I just wrapped up some data imports for a few projects we’ve been working on and wanted to share some tips I gleaned from the process.
- Use find and replace
When working with large sets of data, an editor with find and replace is invaluable. I prefer to use the same text editor I use for coding since I’m most familiar with it. Depending on your data, there’s a lot of stuff you might want to do with find and replace including removing extraneous characters or replacing UTF 8 characters with their HTML entity code which brings me to the next item…
- UTF-8 characters will mess up your day
..unless you respect them. I was reviewing samples of my data I was importing (step 7) and using find and replace to substitute UTF 8 characters for their respective html entities. As I found out after I finished up my node imports, you can also change the CSV file to UTF-8 encoding which is a lot less painful than using find and replace. If you attempt to import a non UTF-8 encoded file with UTF-8 characters, Node Import will create the nodes but truncate the text of any field with UTF-8 characters when it encounters those characters.

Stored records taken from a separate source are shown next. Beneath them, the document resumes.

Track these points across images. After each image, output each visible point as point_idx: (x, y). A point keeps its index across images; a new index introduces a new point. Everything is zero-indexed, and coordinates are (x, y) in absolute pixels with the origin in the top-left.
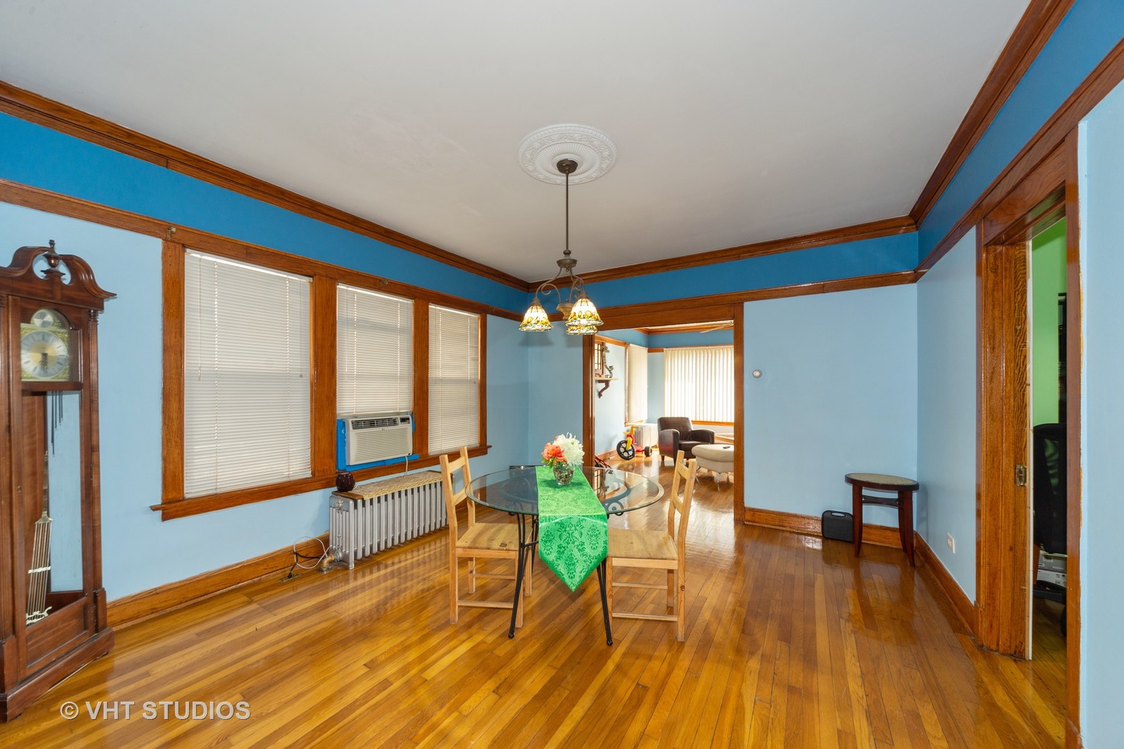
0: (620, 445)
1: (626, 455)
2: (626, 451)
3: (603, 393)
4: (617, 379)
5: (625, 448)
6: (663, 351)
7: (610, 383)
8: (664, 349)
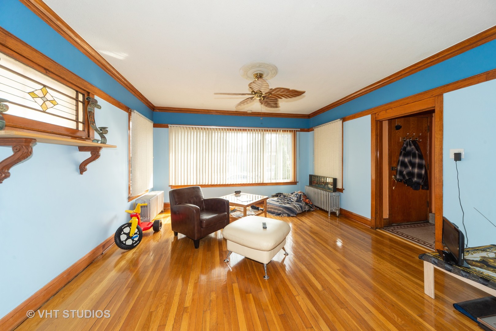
0: (120, 231)
1: (129, 242)
2: (129, 237)
3: (88, 166)
4: (115, 147)
5: (128, 234)
6: (168, 127)
7: (102, 152)
8: (169, 125)
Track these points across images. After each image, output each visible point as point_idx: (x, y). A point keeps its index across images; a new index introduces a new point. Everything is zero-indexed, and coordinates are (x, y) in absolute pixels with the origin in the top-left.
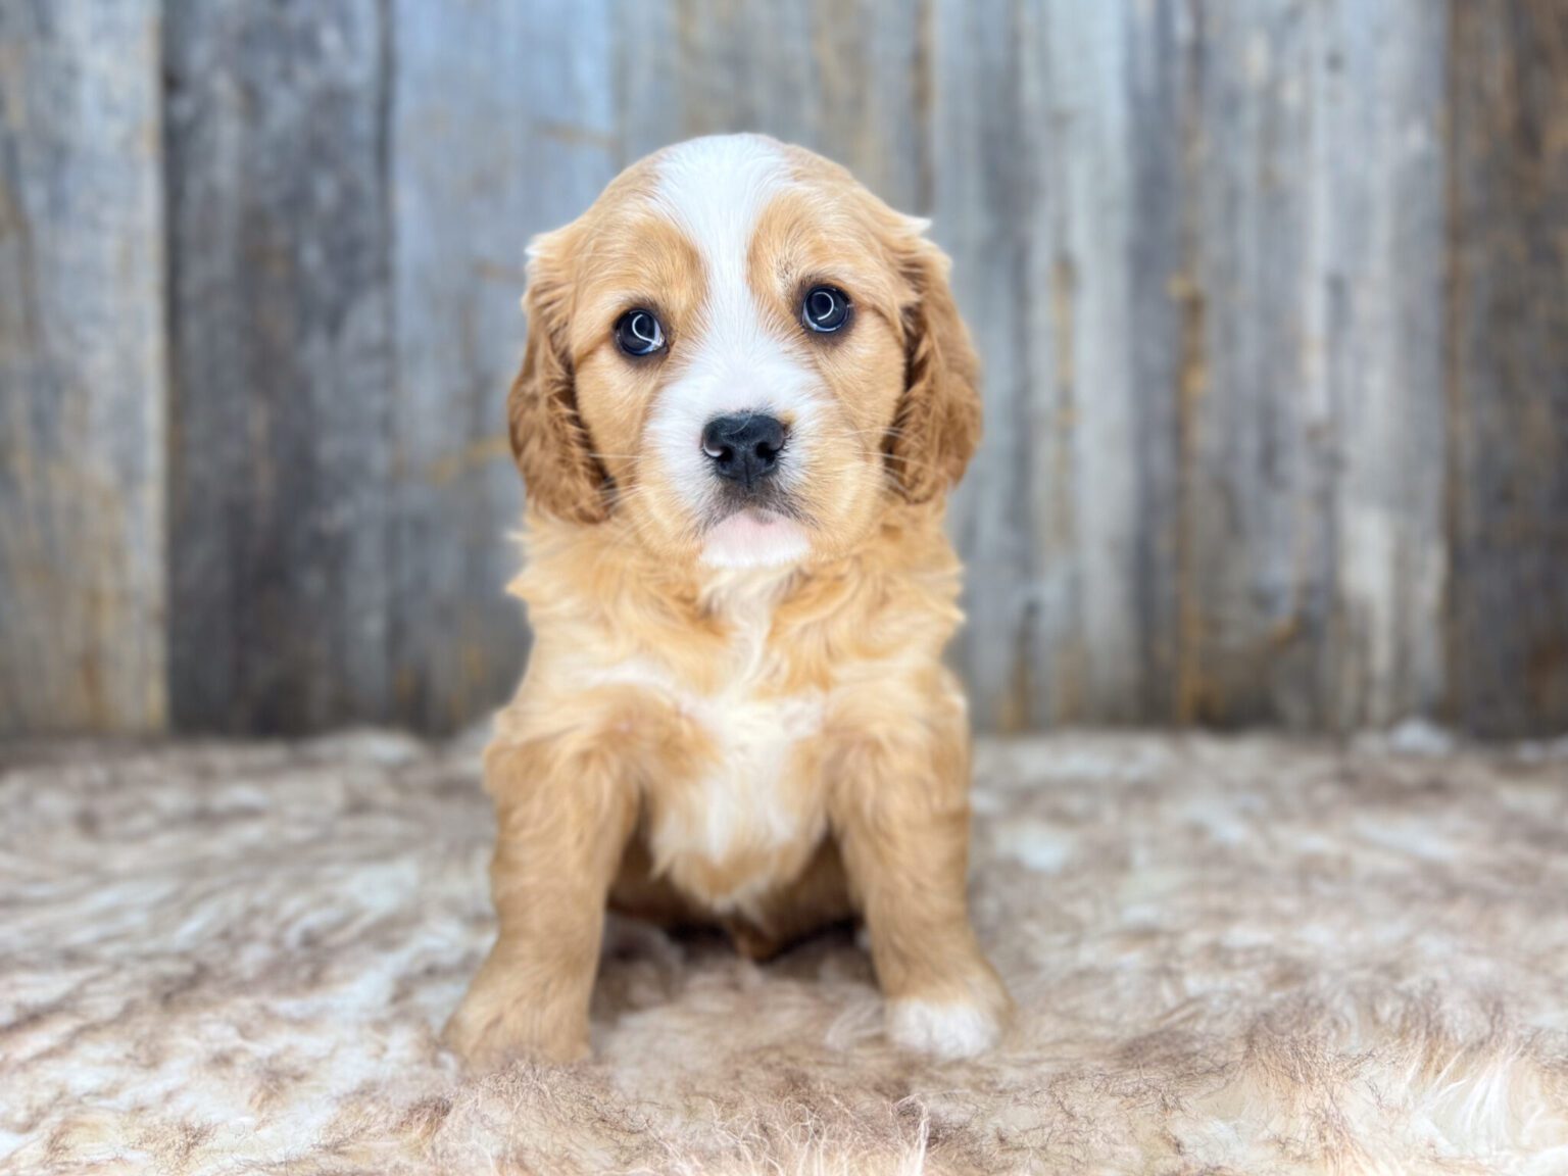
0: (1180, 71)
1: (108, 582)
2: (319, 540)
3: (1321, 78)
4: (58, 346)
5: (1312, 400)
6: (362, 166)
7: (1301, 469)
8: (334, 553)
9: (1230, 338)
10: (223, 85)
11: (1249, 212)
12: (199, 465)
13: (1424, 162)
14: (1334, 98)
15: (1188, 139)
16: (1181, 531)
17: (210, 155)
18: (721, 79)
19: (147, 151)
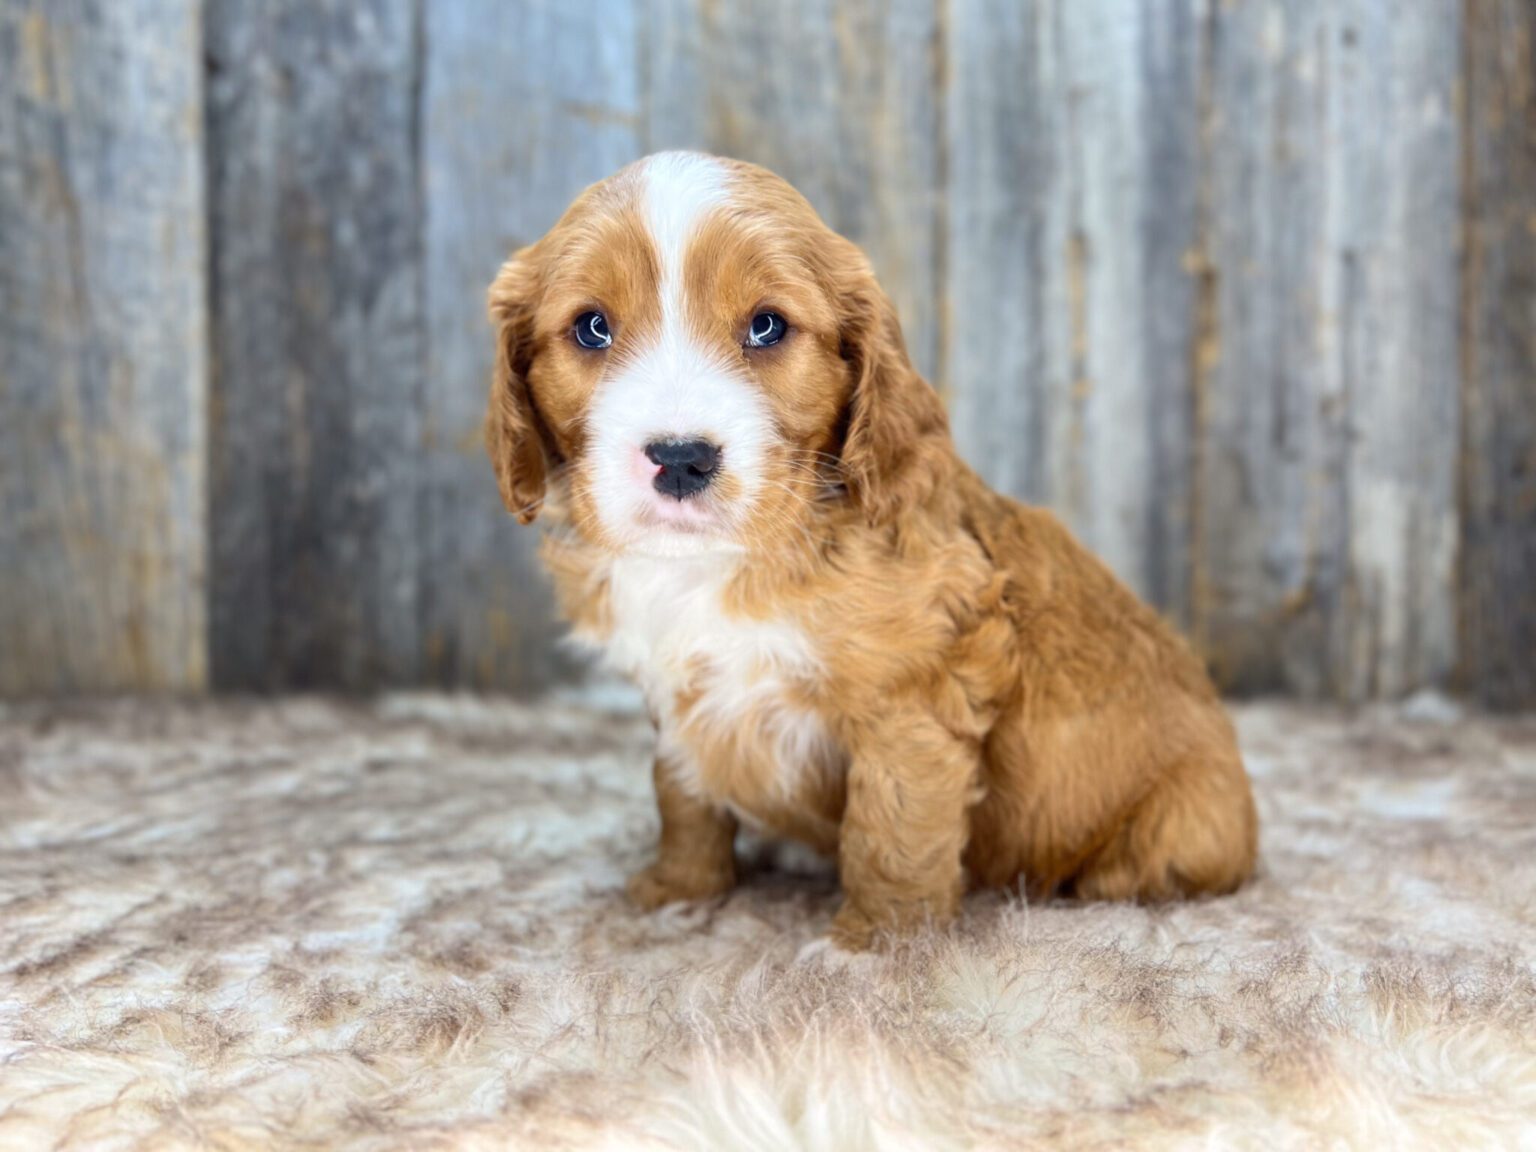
0: (1196, 47)
1: (152, 547)
2: (352, 506)
3: (1336, 53)
4: (106, 320)
5: (1327, 375)
6: (395, 146)
7: (1312, 441)
8: (367, 520)
9: (1243, 311)
10: (262, 68)
11: (1263, 184)
12: (238, 435)
13: (1439, 136)
14: (1348, 73)
15: (1203, 113)
16: (1193, 502)
17: (250, 136)
18: (743, 59)
19: (190, 133)
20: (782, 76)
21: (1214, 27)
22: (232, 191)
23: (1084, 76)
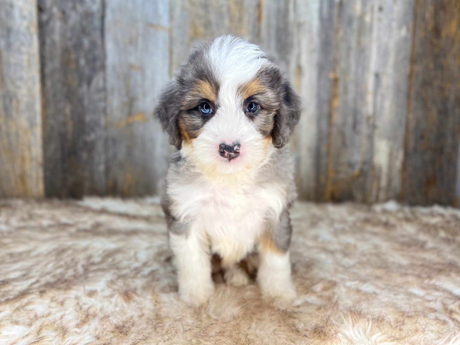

- Use Taxonomy to help keep your data straight
If you’re doing large data imports, taxonomy can be a great help. I like to create a taxonomy vocabulary specifically for data imports and I create terms that describe the type of import and even identify multiple attempts. For example, I might have a terms like “Blog import – 1st pass”, “Blog import – 2nd pass”, etc. By attaching these terms to all the nodes imported on each data import, I’m able to easily search for and find the data. Did something go wrong on my third pass of blog imports? No problem; I just filter my content by the respective taxonomy term and I have all the nodes from that data import ready for editing/deleting.
- Node references have to be exact
If you’re importing in data with node references, be sure the title you’re referencing is exactly the same. For example, if you’re trying to import blog entries and associate the posts back to a user’s content profile, the name of the profile needs to match exactly. I had a case similar to this and it turns out that an extra space that wasn’t even visible to the end user was enough to mess up the node import. I had to go delete the single extra space after every author’s middle initial. Even an extra space at the end of the node title is enough to make the node reference fail.
- Download and use the error file
After you import data, node import reports back how many rows were successful and how many had errors. You can also download a CSV of all the rows that had errors – do this! You can push this error file back into node import after you’ve resolved the issues that prevented the nodes from being imported before. On some imports, I have to import 3 or 4 times to get all the errors resolved.
- Dealing with missing data that’s required
Sometimes you want to create nodes but don’t have all the required data for the content type. In these cases, I’ll usually mark the field I’m missing data for as not required, attach some sort of taxonomy term to indicate these fields need to be reviewed, and then do the import. Then you can look into resolving the issue at another time. Another option is to replace the NULL values with something else. When I imported in stories that didn’t have authors, I replaced the NULL author value with “John Doe” so all stories could easily be found after the import.